原始文档:
• • • • • • •

分化型胚胎软骨发育基因1(differentiated embryo-chondrocyte expressedgene1,DEC1)是bHLH蛋白家族的一个新成员,含有碱性螺旋-环-螺旋(bHLH)结构域,它属于一个转录因子。近来发现它是一个与肿瘤的发生、发展密切相关的基因,其功能涉及肿瘤细胞的增殖、分化、凋亡及早老,但是相关研究尚处于起步阶段。DEC1广泛表达于大多数正常组织,包括软骨、肺、脾和肠,但较少表达于心、脑、肝、胃。已有研究发现DEC1在部分肿瘤组织中的表达升高,如乳腺癌、结肠癌、少突胶质瘤等;在多种肿瘤细胞系中也存在高表达,如白血病、结肠癌、肺腺癌、神经胶质瘤、肾癌等。但是在胃癌细胞株及胃癌组织中DEC1的表达情况尚未有研究,其在胃癌的发生发展中的作用尚未明确。
多项研究认为DEC1与HIF-1α关系密切,例如肺腺癌A549、膀胱癌EJ-28、乳腺上皮细胞HBL-100、肾细胞癌RCC4、胰腺癌Capan-2、神经胶质瘤、ATDC5等细胞系中,缺氧可以诱导DEC1 mRNA的表达。在肿瘤细胞系293细胞(肾母细胞癌)及Hela细胞(宫颈癌)中,DEC1与HIF-1α有较高的亲和力。在肺癌及食管癌组织中也发现DEC1与HIF-1α的表达显著相关。而在胃癌细胞系及组织中DEC1与HIF-1α的关系尚未有研究,二者在胃癌发生中的作用及机制尚不清楚。
lvanova等的一项研究在分子水平揭示了STRA13(DEC1在小鼠中的同源基因)与另一在肿瘤的发生发展中作用重要的转录因子STAT3密切相关,STRA13是STAT信号途径的重要组成部分,可与磷酸化的STAT3结合,促进下游基因的表达,推测DEC1、STAT3两个转录调节因子可能相互调节,共同在胃癌的发生过程中发挥重要作用。
目的
本实验以胃癌细胞系BGC823、SGC7901为研究对象,探讨DEC1、HIF1α、STAT3在胃癌细胞株中的表达情况,并进一步检测三种基因在胃癌组织中的表达情况,以及DEC1与临床病理变量、DEC1与HIF1α、DEC1与STAT3之间的关系,初步探讨三者在胃癌发生发展中的作用。
方法
(1) RT-PCR检测胃癌细胞系BGC823、SGC7901中DEC1、HIF1α、STAT3mRNA水平的表达;
(2)应用流式、细胞免疫组化的方法初步检测胃癌细胞系BGC823、SGC7901中DEC1、HIF1α、STAT3蛋白的表达情况;
(3)以正常永生化人胃黏膜上皮细胞系GES-1作为对照,采用WesternBlot的方法比较DEC1蛋白在正常胃黏膜上皮细胞与胃癌细胞株中的表达情况;
(4)应用免疫组织化学方法检测DEC1、HIF1α、STAT3三种基因在59例胃癌组织中的表达情况,以19例癌旁正常组织作为对照;并且分析DEC1与临床病理变量之间的关系以及DEC1与HIF1α、DEC1与STAT3之间的相关性。

• • • • • • •

所给数据:

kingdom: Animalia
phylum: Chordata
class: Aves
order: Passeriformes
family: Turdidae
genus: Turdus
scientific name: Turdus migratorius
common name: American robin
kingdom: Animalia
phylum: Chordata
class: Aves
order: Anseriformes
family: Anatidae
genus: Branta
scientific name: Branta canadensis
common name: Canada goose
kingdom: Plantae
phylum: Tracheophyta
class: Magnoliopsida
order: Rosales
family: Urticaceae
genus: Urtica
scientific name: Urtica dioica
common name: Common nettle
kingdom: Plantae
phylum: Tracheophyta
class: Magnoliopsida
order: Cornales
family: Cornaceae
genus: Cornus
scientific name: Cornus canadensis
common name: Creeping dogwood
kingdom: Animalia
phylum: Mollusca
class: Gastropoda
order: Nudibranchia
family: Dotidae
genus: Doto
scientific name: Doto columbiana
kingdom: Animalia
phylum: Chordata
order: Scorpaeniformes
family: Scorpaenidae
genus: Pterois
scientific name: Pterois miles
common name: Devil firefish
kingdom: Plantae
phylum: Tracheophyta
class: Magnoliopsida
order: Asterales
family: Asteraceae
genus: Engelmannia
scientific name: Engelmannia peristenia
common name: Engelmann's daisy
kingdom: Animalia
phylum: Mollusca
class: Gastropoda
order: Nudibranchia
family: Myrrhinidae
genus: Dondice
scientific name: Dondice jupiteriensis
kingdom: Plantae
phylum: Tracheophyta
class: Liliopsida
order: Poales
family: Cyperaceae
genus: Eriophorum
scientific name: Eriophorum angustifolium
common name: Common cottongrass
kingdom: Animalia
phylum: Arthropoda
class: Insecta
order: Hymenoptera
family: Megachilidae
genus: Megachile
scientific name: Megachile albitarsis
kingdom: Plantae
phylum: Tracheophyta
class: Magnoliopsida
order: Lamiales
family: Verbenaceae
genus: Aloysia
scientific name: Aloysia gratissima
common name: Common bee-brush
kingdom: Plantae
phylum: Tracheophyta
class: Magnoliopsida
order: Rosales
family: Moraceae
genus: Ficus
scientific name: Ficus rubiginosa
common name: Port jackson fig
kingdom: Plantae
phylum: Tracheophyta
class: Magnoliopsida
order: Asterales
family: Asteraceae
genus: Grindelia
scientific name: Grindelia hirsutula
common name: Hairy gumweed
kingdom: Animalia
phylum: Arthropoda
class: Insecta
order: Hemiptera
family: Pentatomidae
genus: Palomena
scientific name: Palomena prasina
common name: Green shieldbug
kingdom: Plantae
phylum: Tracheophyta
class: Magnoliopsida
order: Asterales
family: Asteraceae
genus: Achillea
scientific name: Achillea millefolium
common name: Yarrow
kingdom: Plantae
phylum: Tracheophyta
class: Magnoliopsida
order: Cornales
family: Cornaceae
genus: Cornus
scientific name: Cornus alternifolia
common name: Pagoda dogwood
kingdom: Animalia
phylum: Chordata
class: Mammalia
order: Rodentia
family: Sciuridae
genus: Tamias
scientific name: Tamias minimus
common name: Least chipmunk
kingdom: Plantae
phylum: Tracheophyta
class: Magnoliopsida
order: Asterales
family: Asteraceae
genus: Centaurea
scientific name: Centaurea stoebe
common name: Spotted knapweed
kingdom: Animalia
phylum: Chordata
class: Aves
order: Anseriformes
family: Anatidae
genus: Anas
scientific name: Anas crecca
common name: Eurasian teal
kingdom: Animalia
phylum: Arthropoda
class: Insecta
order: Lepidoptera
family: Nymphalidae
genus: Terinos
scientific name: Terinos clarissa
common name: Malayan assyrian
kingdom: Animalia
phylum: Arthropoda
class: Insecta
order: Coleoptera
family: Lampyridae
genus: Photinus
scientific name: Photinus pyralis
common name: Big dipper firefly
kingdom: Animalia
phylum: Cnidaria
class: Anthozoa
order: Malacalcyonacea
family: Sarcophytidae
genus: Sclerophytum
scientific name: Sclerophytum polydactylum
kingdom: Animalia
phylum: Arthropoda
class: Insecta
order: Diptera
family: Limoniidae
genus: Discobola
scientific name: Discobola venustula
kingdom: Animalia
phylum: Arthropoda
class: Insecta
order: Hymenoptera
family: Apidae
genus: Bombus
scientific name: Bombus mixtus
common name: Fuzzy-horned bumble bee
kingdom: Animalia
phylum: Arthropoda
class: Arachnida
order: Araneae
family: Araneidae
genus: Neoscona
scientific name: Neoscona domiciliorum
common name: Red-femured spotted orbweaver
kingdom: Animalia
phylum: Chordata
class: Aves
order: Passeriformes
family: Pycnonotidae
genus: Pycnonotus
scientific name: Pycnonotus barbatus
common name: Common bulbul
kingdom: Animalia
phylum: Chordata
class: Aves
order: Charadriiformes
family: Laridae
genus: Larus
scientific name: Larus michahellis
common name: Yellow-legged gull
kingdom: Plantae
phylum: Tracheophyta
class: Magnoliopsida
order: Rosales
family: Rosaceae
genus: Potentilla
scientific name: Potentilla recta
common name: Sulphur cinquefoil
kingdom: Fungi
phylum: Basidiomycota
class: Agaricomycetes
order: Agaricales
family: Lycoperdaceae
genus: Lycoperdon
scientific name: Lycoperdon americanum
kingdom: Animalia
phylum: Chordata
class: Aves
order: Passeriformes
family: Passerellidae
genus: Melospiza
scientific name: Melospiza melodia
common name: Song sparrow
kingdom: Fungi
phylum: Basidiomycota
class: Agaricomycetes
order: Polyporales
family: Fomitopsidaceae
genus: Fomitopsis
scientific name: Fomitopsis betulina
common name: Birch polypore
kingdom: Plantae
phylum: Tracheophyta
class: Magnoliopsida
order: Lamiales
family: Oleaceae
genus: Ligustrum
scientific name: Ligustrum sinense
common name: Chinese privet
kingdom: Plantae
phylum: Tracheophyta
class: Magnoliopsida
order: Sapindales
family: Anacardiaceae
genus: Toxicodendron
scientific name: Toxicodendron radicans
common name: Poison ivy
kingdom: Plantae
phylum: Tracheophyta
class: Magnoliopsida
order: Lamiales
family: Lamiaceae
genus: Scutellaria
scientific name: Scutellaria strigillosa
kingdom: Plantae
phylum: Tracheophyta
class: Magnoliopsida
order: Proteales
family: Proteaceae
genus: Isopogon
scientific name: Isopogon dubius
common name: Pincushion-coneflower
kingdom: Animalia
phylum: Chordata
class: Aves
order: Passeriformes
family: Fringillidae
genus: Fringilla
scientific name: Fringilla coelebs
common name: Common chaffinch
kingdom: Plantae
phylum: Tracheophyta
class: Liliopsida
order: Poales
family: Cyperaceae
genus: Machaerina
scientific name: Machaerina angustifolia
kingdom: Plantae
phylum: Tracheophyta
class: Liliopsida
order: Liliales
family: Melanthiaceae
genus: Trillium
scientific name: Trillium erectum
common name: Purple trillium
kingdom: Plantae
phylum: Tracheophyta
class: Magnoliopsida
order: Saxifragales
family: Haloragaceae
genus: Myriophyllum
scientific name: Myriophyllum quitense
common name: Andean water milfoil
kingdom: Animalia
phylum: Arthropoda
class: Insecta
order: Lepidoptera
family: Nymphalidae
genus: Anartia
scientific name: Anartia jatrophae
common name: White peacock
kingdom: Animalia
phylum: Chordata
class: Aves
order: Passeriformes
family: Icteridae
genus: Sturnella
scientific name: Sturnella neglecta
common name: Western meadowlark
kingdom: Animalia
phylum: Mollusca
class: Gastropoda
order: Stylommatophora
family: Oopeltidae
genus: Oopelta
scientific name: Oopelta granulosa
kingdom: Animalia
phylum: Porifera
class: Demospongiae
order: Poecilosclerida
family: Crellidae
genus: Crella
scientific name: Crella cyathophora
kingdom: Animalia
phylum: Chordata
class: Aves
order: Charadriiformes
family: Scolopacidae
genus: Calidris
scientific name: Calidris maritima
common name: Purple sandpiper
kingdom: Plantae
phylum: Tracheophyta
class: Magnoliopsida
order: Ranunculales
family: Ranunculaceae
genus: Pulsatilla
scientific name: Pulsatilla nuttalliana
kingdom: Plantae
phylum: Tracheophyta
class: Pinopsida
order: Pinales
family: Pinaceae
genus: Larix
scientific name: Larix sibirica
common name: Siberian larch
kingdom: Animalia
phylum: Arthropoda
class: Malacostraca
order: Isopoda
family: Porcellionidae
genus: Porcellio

• • • • • • •

题目详情: 请照原文抄录这篇关于DEC1与胃癌研究的文本中介于“lvanova等的一项研究在”和“三者在胃癌发生发展中的作用。”之间的部分，两端的词句都包括在内。

作答结果:
lvanova等的一项研究在分子水平揭示了STRA13(DEC1在小鼠中的同源基因)与另一在肿瘤的发生发展中作用重要的转录因子STAT3密切相关,STRA13是STAT信号途径的重要组成部分,可与磷酸化的STAT3结合,促进下游基因的表达,推测DEC1、STAT3两个转录调节因子可能相互调节,共同在胃癌的发生过程中发挥重要作用。
目的
本实验以胃癌细胞系BGC823、SGC7901为研究对象,探讨DEC1、HIF1α、STAT3在胃癌细胞株中的表达情况,并进一步检测三种基因在胃癌组织中的表达情况,以及DEC1与临床病理变量、DEC1与HIF1α、DEC1与STAT3之间的关系,初步探讨三者在胃癌发生发展中的作用。